[[ Text segment open ]]

| |
PowerPC Kernel Binary Interface
page maintained by Joshua LeVasseur (jtl@ira.uka.de)
The Problem
The kernel is compiled with gcc, and gcc supports a few standards for
inter-function calling conventions. Considering the goals of a microkernel
environment, L4Ka::Pistachio uses a modified SVR4 embedded
ABI. The kernel deviates from the embedded SVR4 ABI in terms of register
allocation for callee-saved versus caller-saved registers, which are
adjusted via gcc command lines switches.
But one issue remains in the SVR4 ABI which severely impacts the performance
of the kernel's main code paths, due to the abstraction of kernel data
types in bitfields and classes.
The Solution
A patch to gcc has been developed internally, but isn't yet ready for
release.
Details
Rather than rewrite a description of the problem, I quote my post to
the freebsd-ppc list
(refer to list archives for the
entire thread):
From: Joshua LeVasseur
Date: Sat Aug 17, 2002 10:29:44 PM Europe/Berlin
To: freebsd-ppc@freebsd.org
Subject: freebsd-ppc: gcc's SysV ABI and parameter passing
While analyzing the code generated by gcc, I noticed that gcc implements
quite a literal interpretation of the System V ABI for parameter
passing.
From the spec:
"A struct, union, or long double, any of which shall be treated as a
pointer to the object, or to a copy of the object where necessary to
enforce call-by-value semantics. Only if the caller can ascertain that
the object is "constant" can it pass a pointer to the object itself."

[[ Text segment closed ]]

Assignment 1
According to the PowerPC kernel binary interface page, what ABI does L4Ka::Pistachio use?
Assignment 2
From the PowerPC kernel binary interface page, return the passage starting at the words "But one issue" and ending after the words "bitfields and classes.".
Assignment 3
Resume the PowerPC kernel binary interface page from the point where it stops.
The rows have no connection to the PowerPC kernel binary interface page.

[[ Supplied information open ]]

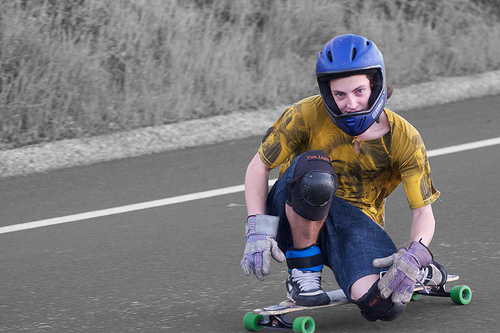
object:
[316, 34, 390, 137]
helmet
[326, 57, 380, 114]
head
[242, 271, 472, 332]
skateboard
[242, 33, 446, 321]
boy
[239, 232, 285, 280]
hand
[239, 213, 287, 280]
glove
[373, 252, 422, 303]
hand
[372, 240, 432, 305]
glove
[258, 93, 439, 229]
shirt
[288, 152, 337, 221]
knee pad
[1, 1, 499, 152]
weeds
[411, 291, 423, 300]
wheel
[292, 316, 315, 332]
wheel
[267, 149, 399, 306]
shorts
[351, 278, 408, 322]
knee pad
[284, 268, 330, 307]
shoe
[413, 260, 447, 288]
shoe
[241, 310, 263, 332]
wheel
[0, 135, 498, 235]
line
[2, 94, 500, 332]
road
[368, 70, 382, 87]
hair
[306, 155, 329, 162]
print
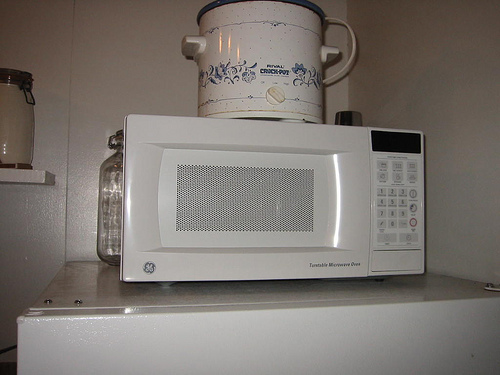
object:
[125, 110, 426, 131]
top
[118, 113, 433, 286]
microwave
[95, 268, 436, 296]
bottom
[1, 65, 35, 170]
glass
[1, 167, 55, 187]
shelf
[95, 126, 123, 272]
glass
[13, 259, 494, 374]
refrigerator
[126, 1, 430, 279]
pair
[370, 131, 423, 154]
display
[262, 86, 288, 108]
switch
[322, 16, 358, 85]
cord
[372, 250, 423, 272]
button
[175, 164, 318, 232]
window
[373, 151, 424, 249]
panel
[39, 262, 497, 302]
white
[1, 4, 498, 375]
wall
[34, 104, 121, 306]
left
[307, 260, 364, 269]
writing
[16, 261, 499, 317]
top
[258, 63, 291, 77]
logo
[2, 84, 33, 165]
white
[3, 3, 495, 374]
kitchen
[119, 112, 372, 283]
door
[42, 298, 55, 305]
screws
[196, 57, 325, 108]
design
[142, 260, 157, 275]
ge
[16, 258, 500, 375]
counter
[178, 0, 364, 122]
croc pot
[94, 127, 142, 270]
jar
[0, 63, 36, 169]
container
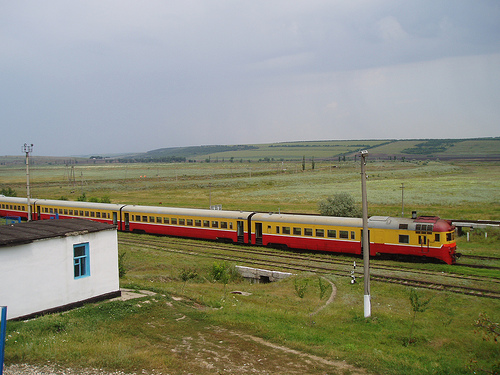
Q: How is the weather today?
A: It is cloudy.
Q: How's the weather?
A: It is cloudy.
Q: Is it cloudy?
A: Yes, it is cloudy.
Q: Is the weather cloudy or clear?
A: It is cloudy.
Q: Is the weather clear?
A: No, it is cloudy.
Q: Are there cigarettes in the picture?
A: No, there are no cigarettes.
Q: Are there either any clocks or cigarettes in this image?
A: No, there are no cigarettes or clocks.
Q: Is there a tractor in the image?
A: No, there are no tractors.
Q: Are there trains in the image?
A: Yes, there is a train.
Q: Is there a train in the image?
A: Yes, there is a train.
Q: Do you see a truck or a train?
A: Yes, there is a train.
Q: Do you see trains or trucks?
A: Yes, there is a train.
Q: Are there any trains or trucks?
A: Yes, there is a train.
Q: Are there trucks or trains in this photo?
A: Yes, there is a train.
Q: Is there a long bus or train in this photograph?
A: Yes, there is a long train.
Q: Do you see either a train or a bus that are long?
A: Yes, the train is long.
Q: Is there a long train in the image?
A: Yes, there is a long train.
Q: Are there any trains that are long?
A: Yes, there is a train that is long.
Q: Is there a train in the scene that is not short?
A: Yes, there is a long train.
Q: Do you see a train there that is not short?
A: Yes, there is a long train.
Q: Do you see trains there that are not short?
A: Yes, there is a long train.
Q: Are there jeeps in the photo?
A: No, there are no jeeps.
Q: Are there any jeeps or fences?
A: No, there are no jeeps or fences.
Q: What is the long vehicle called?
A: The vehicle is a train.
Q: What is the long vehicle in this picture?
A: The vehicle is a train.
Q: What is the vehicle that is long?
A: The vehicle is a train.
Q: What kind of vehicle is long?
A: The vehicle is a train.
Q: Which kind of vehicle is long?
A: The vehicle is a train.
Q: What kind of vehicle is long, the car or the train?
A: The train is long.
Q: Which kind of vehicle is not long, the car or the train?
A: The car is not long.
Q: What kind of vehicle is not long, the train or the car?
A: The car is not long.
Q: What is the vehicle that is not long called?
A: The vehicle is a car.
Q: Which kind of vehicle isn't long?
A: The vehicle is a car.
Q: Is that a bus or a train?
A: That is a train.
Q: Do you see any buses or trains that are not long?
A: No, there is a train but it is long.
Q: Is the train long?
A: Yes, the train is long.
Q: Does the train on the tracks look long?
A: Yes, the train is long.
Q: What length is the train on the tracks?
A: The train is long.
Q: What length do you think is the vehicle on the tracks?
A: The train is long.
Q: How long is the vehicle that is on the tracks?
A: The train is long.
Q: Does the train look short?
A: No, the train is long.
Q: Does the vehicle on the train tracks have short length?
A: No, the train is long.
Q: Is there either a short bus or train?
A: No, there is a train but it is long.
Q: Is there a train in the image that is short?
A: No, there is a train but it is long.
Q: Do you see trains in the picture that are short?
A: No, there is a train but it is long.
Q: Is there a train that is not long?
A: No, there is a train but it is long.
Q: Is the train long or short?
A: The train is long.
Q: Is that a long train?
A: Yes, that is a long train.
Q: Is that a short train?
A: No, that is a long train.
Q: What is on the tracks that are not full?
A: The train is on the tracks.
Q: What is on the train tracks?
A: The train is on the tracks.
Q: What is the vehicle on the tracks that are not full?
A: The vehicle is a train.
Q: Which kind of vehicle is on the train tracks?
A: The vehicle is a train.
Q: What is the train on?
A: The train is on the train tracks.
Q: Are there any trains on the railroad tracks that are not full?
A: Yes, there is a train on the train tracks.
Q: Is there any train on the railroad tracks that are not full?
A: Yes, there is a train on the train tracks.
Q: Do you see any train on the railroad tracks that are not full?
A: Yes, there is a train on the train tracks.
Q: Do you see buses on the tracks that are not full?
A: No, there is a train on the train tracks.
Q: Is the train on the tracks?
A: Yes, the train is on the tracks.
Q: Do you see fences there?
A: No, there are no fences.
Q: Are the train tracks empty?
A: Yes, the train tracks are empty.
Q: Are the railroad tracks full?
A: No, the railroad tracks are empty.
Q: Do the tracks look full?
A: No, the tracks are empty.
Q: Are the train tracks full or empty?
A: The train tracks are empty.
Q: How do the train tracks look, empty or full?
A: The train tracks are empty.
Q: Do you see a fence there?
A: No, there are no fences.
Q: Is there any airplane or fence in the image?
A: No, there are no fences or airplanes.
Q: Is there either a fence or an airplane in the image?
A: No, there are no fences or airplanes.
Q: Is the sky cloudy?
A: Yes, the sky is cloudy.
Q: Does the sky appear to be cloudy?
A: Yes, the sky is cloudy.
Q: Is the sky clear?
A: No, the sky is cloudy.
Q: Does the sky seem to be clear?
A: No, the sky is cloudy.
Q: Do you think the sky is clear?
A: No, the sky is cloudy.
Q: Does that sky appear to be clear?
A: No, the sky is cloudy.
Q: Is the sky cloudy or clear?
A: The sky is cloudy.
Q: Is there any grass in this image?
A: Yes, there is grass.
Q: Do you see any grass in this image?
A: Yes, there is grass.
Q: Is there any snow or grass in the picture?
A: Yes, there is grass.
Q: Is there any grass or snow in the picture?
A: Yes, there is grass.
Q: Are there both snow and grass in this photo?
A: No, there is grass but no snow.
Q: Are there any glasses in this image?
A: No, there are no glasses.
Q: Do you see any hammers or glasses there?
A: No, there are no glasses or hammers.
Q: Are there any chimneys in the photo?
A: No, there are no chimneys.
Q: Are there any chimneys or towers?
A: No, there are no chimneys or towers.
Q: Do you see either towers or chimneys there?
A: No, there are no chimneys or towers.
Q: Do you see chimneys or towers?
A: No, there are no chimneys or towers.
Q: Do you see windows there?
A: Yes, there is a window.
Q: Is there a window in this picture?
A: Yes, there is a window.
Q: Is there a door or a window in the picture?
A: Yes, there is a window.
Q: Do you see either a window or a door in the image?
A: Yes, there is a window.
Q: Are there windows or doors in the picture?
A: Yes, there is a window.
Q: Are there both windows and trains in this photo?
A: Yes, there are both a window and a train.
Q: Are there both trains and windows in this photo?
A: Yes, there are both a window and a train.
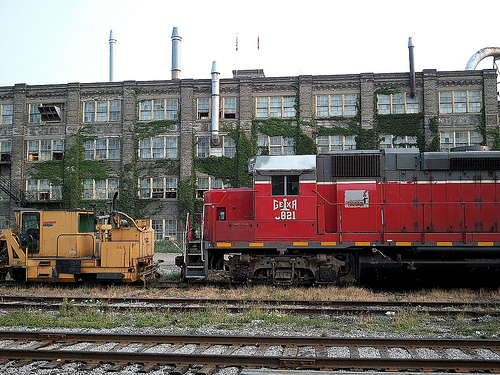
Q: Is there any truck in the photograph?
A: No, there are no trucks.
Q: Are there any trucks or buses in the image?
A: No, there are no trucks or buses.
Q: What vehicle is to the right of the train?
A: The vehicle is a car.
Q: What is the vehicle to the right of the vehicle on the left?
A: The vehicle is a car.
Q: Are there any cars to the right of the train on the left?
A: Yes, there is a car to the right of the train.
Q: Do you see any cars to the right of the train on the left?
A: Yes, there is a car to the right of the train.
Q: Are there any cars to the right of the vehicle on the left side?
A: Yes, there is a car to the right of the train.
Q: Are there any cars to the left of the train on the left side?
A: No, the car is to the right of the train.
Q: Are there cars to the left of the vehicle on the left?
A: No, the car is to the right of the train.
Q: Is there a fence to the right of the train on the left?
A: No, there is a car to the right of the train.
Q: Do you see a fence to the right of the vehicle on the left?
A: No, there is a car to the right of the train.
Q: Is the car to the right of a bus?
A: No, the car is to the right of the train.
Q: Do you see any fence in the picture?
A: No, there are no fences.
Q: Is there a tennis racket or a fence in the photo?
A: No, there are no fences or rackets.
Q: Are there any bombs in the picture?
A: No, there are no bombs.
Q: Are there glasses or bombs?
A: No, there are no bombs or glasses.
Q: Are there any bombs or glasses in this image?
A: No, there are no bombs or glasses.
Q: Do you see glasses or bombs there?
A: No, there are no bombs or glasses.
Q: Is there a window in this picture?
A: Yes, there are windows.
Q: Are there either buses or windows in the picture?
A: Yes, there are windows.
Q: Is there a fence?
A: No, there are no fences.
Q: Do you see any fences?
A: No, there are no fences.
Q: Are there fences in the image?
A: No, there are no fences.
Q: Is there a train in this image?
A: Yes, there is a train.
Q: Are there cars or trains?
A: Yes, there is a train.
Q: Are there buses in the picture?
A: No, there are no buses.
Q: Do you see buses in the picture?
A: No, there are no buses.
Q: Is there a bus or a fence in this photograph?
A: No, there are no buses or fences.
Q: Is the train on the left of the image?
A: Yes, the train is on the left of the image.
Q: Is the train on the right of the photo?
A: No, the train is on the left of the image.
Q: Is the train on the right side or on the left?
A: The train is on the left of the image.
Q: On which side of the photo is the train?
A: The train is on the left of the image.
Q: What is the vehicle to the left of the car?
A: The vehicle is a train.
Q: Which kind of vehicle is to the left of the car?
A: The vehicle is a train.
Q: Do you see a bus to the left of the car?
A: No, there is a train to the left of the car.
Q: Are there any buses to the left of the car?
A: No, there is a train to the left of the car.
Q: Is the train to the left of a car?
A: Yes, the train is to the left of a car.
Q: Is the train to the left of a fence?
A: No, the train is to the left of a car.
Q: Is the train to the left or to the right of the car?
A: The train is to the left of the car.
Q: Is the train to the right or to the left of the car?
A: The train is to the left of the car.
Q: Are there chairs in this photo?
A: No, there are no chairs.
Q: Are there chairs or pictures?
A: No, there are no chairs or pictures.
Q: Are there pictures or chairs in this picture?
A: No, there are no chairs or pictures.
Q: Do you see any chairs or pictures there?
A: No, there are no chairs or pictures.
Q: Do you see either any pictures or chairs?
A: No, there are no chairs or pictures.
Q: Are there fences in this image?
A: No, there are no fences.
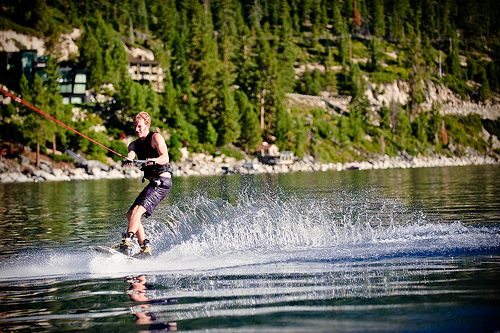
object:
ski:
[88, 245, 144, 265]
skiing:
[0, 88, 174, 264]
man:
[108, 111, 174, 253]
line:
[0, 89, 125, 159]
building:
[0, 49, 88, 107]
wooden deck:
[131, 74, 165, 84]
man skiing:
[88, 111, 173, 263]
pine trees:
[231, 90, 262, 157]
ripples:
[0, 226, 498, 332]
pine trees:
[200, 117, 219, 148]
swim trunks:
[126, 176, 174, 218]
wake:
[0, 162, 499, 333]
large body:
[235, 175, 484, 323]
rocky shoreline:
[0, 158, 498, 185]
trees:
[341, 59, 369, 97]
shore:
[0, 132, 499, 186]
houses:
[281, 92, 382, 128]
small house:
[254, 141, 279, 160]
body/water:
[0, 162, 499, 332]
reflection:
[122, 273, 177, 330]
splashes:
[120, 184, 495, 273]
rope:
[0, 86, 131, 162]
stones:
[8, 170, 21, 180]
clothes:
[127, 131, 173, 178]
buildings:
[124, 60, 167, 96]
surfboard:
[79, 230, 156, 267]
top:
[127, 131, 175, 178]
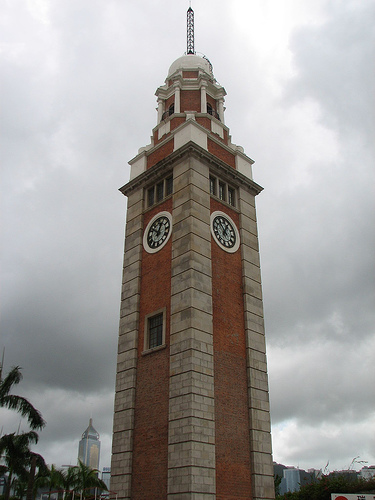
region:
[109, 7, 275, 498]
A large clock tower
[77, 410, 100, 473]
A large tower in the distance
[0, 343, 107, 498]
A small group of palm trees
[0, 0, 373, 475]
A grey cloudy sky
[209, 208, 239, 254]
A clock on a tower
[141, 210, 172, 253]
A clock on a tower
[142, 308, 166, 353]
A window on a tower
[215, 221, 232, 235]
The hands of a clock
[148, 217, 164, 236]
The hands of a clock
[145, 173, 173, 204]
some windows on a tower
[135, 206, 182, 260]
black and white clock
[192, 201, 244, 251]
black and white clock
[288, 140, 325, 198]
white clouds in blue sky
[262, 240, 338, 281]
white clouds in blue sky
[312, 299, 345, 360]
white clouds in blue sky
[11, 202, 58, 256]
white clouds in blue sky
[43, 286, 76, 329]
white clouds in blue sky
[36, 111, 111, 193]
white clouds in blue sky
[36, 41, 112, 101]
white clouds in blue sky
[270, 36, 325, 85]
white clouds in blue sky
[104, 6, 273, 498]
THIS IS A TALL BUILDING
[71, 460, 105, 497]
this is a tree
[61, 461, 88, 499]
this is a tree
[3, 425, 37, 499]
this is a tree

[[ Supplied information closed ]]

Response box 1
A modified SVR4 embedded ABI.

Response box 2
But one issue remains in the SVR4 ABI which severely impacts the performance
of the kernel's main code paths, due to the abstraction of kernel data
types in bitfields and classes.

Response box 3
Some example code, which declares a union for representing a 32-bit
bit-field (common for kernel code).
-----------------------
class simple_t {
public:
union {
unsigned raw;
struct {
unsigned yoda : 16;
unsigned vader : 16;
} x;
};
};
int add( simple_t a, simple_t b )
{
return a.raw + b.raw;
}
int main( void )
{
simple_t a, b;
a.raw = 1;
b.raw = 2;
return add( a, b );
}
----------------------
gcc, using the SysV ABI, will generate the following code:
add:
lwz r0,0(r3)
lwz r3,0(r4)
add r3,r0,r3
blr
main:
li r0,1
li r9,2
stw r0,8(r1)
stw r9,12(r1)
addi r3,r1,8
addi r4,r1,12
bl add
Notice how gcc writes the values to the stack before calling add(), and
then loads them off the stack in the add() function. Rather than
passing them as 32-bit parameters.
Now inspect the code generated by an alternative ABI (I use a modified
eabi to generate tight code). This code is also generated by Apple's
MachO ABI, and the AIX ABI (although I lack access to an AIX box).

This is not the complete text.